First-principles characterization and functionalization of graphene-like materials
29 April 2015
UAntwerp - Campus Groenenborger - Room U0.25 - Groenenborgerlaan 171 - 2020 Antwerp
Organization / co-organization:
Department of Physics
Prof. dr. Bart Partoens, Hasan Sahin
PhD defence Jozef Sivek - Faculty of Science, Department of Physics
The aim of this thesis is to explore, using first-principles calculations, the characteristics of chemically decorated graphene and other graphene-like quasi two dimensional materials including silicene and molybdenum disulfide. The body of the results starts with the investigation of the electronic properties of bilayer fluorographene following the previous works on bilayer graphane.

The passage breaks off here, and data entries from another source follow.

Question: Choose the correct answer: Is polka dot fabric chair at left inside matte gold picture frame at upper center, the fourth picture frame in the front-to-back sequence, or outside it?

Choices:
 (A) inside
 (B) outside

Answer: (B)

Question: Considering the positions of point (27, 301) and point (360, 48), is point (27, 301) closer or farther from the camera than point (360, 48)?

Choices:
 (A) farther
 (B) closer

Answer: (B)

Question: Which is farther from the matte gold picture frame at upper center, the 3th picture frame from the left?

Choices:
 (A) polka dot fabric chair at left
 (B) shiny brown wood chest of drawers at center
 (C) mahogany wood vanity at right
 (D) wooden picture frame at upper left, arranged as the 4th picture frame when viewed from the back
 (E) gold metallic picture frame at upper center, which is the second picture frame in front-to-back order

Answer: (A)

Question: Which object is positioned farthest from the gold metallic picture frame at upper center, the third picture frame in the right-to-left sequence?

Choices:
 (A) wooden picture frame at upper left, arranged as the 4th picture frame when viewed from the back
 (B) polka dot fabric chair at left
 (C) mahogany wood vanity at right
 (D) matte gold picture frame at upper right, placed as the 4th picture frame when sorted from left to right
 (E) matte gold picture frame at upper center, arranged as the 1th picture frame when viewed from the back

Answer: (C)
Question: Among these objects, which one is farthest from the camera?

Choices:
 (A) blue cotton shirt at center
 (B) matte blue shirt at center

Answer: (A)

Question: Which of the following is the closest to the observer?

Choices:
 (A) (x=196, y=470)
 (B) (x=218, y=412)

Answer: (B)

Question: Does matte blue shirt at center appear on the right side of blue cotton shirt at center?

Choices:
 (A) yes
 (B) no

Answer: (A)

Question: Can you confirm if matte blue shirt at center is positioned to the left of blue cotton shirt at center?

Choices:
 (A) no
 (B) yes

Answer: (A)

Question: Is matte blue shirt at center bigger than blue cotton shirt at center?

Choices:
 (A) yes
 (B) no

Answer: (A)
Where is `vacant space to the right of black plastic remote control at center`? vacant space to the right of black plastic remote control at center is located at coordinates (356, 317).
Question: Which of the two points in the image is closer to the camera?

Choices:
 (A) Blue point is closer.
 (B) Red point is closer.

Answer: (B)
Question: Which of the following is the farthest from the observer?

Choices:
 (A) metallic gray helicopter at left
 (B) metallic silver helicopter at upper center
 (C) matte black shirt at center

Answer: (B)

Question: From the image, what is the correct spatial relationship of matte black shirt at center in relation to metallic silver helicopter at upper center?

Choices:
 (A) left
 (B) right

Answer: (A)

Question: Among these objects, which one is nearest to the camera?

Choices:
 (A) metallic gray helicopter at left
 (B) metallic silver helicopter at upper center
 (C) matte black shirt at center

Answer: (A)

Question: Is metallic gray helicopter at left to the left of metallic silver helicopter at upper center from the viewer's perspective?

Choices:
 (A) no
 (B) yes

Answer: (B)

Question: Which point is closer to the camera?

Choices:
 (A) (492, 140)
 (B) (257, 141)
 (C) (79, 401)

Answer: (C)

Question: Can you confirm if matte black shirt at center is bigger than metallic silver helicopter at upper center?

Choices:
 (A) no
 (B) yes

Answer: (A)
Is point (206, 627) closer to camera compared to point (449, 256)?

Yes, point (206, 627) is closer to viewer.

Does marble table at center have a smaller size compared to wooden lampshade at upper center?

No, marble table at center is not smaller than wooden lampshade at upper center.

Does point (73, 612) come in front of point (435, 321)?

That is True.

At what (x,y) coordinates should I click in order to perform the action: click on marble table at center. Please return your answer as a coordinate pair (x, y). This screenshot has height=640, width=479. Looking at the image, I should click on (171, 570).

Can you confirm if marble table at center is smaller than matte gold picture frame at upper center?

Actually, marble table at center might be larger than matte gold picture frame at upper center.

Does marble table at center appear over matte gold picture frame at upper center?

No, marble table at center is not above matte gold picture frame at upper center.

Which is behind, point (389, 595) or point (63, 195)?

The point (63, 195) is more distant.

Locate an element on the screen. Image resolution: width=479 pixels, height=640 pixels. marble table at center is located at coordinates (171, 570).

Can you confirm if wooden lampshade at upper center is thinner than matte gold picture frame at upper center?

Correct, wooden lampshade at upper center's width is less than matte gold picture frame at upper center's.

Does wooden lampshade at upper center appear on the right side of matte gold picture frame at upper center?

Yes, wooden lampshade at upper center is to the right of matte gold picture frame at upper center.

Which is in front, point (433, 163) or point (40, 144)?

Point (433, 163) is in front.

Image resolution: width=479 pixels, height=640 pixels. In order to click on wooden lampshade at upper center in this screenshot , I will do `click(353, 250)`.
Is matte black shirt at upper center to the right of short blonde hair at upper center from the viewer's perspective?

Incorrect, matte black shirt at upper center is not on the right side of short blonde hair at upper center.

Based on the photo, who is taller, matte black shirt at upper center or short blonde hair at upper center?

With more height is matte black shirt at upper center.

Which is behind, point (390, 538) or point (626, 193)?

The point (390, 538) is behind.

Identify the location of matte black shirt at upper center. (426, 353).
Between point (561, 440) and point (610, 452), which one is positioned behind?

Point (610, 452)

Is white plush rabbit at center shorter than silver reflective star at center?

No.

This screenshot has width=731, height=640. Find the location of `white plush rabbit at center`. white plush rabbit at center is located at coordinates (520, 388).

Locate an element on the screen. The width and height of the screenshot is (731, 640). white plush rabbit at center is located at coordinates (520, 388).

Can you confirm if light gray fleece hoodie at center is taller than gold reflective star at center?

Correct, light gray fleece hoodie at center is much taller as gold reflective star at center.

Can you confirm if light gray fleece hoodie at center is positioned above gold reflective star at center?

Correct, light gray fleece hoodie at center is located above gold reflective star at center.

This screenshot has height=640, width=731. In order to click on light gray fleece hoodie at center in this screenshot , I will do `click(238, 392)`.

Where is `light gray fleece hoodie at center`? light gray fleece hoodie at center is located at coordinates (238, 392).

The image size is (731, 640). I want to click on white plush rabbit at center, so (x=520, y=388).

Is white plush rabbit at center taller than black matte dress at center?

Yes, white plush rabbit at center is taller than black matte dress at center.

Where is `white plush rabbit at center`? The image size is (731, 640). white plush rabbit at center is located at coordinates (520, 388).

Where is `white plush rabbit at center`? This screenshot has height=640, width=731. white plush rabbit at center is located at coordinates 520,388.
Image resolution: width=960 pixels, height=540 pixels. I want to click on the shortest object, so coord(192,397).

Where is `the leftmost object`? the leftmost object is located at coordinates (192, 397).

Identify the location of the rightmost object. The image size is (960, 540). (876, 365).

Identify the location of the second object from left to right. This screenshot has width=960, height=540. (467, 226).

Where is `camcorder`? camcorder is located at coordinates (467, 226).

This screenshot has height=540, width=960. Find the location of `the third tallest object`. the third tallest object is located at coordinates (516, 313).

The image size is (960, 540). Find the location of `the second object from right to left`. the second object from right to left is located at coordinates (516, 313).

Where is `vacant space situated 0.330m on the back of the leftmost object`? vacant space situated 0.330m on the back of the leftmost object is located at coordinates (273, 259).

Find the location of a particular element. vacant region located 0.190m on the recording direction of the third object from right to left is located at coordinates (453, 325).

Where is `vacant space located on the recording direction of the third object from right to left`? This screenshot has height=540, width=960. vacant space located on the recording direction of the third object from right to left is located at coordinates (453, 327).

Fully fluorinated bilayer graphene, with a strength comparable with the elastic strength of graphene, shows an increased electronic bang gap over the one of graphane and monolayer fluorographene. Next the patterning of pristine graphene with titanium and its oxide, is discussed. Strong n-type doping of Ti covered graphene is proven by the calculation of changes to the work functions and electronic structure. In addition, titanium dioxide is found to induce lower and structure dependent charge doping.
Afterwards two chapters present results covering patterned silicene, a monolayer of silicon, its surface reactivity, characteristic changes in vibrational properties and the influence of the Stone-Wales defects on its chemical and electronic properties. The focus is on the atom adsorption and absorption with B, N, Al and P atoms on the functionalizable silicene surface. The formation of SW defects in free standing as well as in supported silicene is found to be easier compared to the graphitic surfaces and it reduces the number of favourable doping sites.
The work culminates in the final part where a directed decoration of fluorographene and molybdenum disulfide is used to engineer the magnetocrystalline anisotropy properties. The transition metal atoms W, Os, Ir, Pt, Ru, Rh and Co adsorbed in single fluorine (sulfur) vacancy form stable structures and induce giant magnetocrystalline anisotropy energies with an clear link between the easy magnetization axis and the orbital character of the electronic band states around the Fermi level.